En vérité, elle ne veut pas qu’il se moque de son manque de créativité. Elle aurait tout simplement placé un contrat sur sa tête, et fait fuiter autant d’informations que possible à son sujet. Bien sûr, à l’époque, elle n’aurait pas été capable d’en transmettre beaucoup. Mais elle aurait essayé. Elle a bien failli.
— D’accord. Qu’est-ce qui t’a fait changer d’avis ? il s’aventure vers une question peut-être un peu moins risquée.
— Honnêtement ? Je crois que j’étais trop fatiguée, elle évite la question, notamment parce qu’elle en ignore la véritable réponse.
— Je crois surtout que tu me trouvais mignon, il propose avec l’un de ses petits sourires espiègles, toujours aussi présomptueux.
— Ne te surestime pas ; je t’ai épousé pour ton esprit, elle tente de lui rabattre son caquet, joueuse.
Elle le trouve mignon maintenant, mais sur le coup, c’était à des années-lumière de ses considérations à son sujet. C’était presque un monstre mythique, pour elle, dans les premiers temps de leur cohabitation.
— Menteuse ; j’ai toutes les qualités, il persiste cependant dans son arrogance, éhonté.
— Ou peut-être que c’était le Syndrome de Stockholm, qui sait ? Peut-être que si j’allais voir un psy, je te quitterais, elle théorise au hasard, par une exagération grotesque.
Alors qu’elle s’exprime toujours sur le ton du badinage, son sourire à lui, si taquin une seconde plus tôt, est soudain un peu crispé.
— Je sais que tu plaisantes, mais… S’il te plaît… Non, il réplique à cette idée.
Jasper n’est pas exactement un romantique. Encore moins que son épouse. Leur relation n’a jamais été peuplée de dîners aux chandelles et de balades en calèches, ni même seulement de bouquets de fleurs et de chocolats. Ils ont établi une routine, qui a simplement gagné en intimité au fil du temps. Ils ne se sont jamais fait de grandes déclarations, pas même pour leurs fiançailles ou l’échange de leurs vœux. Mais parfois, juste parfois, il va y avoir un petit moment comme celui-ci, furtif, facile à manquer malgré son importance, durant lequel un regard ou un mot peut transmettre toute la force de l’affection qu’ils ont l’un pour l’autre. Ce refus catégorique, aussi calmement prononcé soit-il, est l’un de ses moments.
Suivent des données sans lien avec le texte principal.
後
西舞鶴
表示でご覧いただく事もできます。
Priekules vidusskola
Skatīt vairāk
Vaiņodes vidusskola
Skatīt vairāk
Touchée, tout souvenir des circonstances catastrophiques de leur rencontre mis de côté, Ann se lève de son siège et va rejoindre son mari. Il semble surpris de son approche, se croyant sans doute de marbre en apparence, mais la laisse évidemment passer ses mains autour de son cou. Il y a très peu de gestes qui le font fondre plus efficacement que sa façon de se hisser sur la pointe des pieds pour effectuer une telle action.
— Je ne vais nulle part, elle lui promet.
Il n’en attendait pas tant, mais apprécie la confirmation. Il aurait été si facile pour elle de continuer à le taquiner, appuyer sur la seule brèche d’insécurité dans son armure de matamore. Elle le fait parfois, gentiment. Il le lui rend bien. Il pourrait regretter de s’être attaché à quelque chose qu’il a désormais peur de perdre, ce qui ne lui était jamais réellement arrivé avant elle. Ce n’est pas le cas. Il n’échangerait la férocité dont elle le rend capable pour rien au monde. Il cherchait simplement à combler l’ennui de son isolement, lorsqu’il a provoqué leur rencontre, et a trouvé bien plus que ça. Écartant une mèche bouclée de son oreille, il vient ensuite laisser reposer sa main derrière sa nuque alors qu’il dépose un baiser sur son front.